Magistral.
Pas étonnant que Kubrick ait aimé. George Sluizer déroule doucement et progressivement l’écheveau de son intrigue (il a aussi signé le scénario), prenant le temps de mettre en condition son personnage principal – Rex Hofman (Gene Bervoets) – et surtout les spectateurs, jusqu’à l’impensable.
Mais reprenons.
Nous sommes en juillet 1984, et Hinault & Fignon s’affrontent sur les pentes du Tour pour le maillot jaune. C’est le moment qu’ont choisi Rex et sa fiancée Saskia (Johanna ter Steege) pour venir passer des vacances dans les Cévennes, à Vieux-Bois, près d’Anduze (30). Ils ont même amené les vélos et le matériel de ping-pong.
Mais dans une aire d’autoroute proche de l’arrivée, Saskia disparaît complètement.

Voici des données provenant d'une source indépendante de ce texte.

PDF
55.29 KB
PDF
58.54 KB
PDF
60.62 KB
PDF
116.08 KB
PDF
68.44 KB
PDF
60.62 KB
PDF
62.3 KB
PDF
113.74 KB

Jamais Rex ne croit à une fugue : elle a très certainement été enlevée.
Trois ans après, la bataille pour le maillot jaune fait toujours rage, même si Hinault a pris sa retraite.

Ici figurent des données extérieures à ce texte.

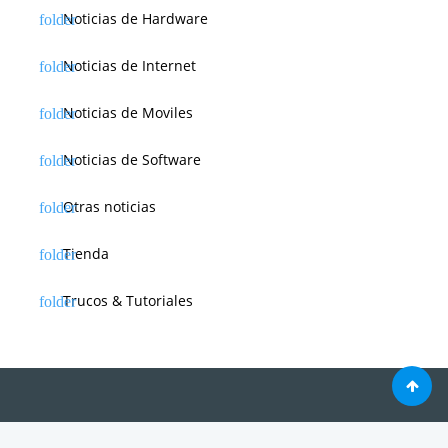
Noticias de Hardware
Noticias de Internet
Noticias de Moviles
Noticias de Software
Otras noticias
Tienda
Trucos & Tutoriales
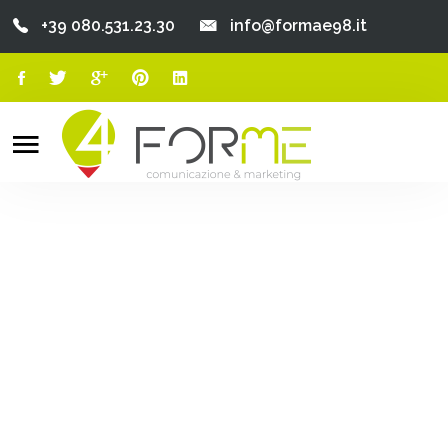
+39 080.531.23.30
info@formae98.it
Home
Chi Siamo
Search
o
Servizi
Portfolio
Clienti
Blog
Contatti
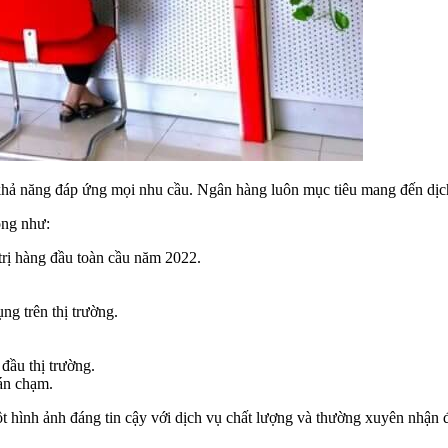
khả năng đáp ứng mọi nhu cầu. Ngân hàng luôn mục tiêu mang đến dịch
ọng như:
rị hàng đầu toàn cầu năm 2022.
ụng trên thị trường.
đầu thị trường.
oán chạm.
 hình ảnh đáng tin cậy với dịch vụ chất lượng và thường xuyên nhận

Toujours est-il que Rex est toujours à la recherche de Saskia. Ou plutôt : il voudrait savoir ce qu’il lui est arrivé.
Entre alors en scène Raymond Lemorne (Bernard-Pierre Donnadieu), professeur de physique-chimie, père de famille et bon mari. Il était là quand Saskia a été enlevée : c’est lui qui est l’auteur du rapt.
Bien sûr, le personnage de Donnadieu est glaçant. Encore une fois, il interprète un méchant, mais cette fois-ci de la pire espèce : un tueur sociopathe (il se définit ainsi) sans remord ni encore moins de regret. En face de lui, Rex est totalement impuissant. Qu’il le veuille ou non, il court à sa perte, malgré qu’il en soit conscient. Mais les arguments de Lemorne ont la force d’un venin qui s’insinue et contre lequel il n’y a aucun antidote.
Non seulement Rex veut savoir, mais en plus, sans contrepartie : seule la vérité l’intéresse.
Et Le morne en joue, ayant absolument tout prévu, même un éventuel refus, tout en sachant que le besoin de vérité est le plus fort : la dernière tergiversation dans l’aire d’autoroute où tout a commencé en est une illustration parfaite.
Mais ce qui marque le plus, c’est le modus operandi : Rex veut savoir la Vérité, il ne va pas être déçu, Lemorne va tout lui révéler. Nous assistons alors aux développements de la stratégie du tueur, comment il part en chasse, autour de chez lui, de préférence des femmes seules. Et c’est pile quand les deux jeunes gens arrivent que son stratagème fonctionne : ils étaient au mauvais endroit, au mauvais moment. Mais Sluizer se régale et nous lance tout de même sur quelques fausses pistes : la panne d’essence qui voit Rex revenir avec un jerrican plein mais une voiture vide… Saskia était sortie du tunnel, un tantinet angoissée par la solitude.
Même lors de l’enlèvement de la jeune femme, Lemorne doit s’y reprendre à deux fois, pour une histoire de monnaie…
Et Lemorne expose tout cela à sa (future ?) victime : il veut que Rex ressente tout ce qu’a vécu Saskia, qu’il s’en imprègne… Jusqu’au bout. Et le tout dans un état de calme apparent, lui qui a tendance à faire de la tension.
C’est ce calme qui impressionne le plus. Lemorne est un être d’une incroyable dangerosité et surtout un tueur de la pire espèce. Non seulement il n’éprouve aucune pitié envers ses victimes, mais en plus il mène une vie des plus rangées, profitant seulement des vacances pour chasser « le gibier le plus dangereux » comme disait Schoedsack…
Ca en devient presque inconcevable de le voir plonger pour sauver une petite fille de la noyade !
Bref, un thriller immanquable où Bernard-Pierre Donnadieu démontre une fois de plus - s’il est besoin – qu’il était un immense acteur.
Et Lemorne donne encore une fois raison à Fritz Lang : un tueur névrosé – névro-, socio- ou psycho-pathe – ça ne se reconnaît pas dans la foule.